To make a determination, you must know the business relationship that exists between you and the person performing the services. In determining whether the person performing the services is an employee or independent contractor, all information that provides evidence of the degree of control and independence must be considered.
Facts that provide evidence of the degree of control and independence fall into three categories:
Behavioral: Does the company control or have the right to control what the worker does and how the worker does his/her job? Generally, if the answer is yes, the person will be classified an employee.
Financial: Are the business aspects of the worker's job controlled by the payer? (these include things like how the worker is paid, whether expenses are reimbursed, who provided tools and supplies, etc.) Generally, if the answer is yes, the person will be classified an employee.
Type of Relationship: Are there written contracts or employee type benefits, and will the relationship continue? Generally, if the answer is yes, the person will be classified as an employee.
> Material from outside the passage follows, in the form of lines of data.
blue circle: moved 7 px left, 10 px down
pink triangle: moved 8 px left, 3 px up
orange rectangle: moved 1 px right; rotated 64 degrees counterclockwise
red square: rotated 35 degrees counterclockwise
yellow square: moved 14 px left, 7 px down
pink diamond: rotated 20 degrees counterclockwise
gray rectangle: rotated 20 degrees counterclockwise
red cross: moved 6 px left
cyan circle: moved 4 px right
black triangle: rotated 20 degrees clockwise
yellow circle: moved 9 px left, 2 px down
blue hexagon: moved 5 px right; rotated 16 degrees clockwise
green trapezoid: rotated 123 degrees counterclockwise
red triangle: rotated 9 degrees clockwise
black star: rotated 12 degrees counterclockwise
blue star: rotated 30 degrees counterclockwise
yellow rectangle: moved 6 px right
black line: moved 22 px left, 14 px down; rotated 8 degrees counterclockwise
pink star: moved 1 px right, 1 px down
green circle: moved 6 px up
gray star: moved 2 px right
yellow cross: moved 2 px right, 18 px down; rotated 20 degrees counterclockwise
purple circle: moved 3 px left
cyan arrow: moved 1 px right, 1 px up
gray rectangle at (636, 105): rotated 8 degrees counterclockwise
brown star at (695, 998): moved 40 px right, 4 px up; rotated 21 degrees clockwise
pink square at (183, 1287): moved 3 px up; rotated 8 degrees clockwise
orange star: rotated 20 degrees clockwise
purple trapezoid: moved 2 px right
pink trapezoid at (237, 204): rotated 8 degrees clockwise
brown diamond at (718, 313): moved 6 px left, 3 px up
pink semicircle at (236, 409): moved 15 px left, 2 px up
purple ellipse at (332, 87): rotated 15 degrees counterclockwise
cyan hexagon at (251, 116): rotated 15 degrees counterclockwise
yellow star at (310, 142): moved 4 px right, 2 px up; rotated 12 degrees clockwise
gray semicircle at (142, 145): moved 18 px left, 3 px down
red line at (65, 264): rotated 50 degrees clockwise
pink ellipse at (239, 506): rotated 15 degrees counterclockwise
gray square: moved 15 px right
The keys are to look at the entire relationship, and to consider the degree of control or extent of the right to direct and control, and finally, to document each of the factors used in coming up with a determination.
If a business owner is unclear whether a worker is an employee or independent contractor, they can file Form SS-8, Determination of Worker Status for Purposes of Federal Employment Taxes and Income Tax Withholding with the IRS. The IRS will review the facts and circumstances and officially determine the worker's status.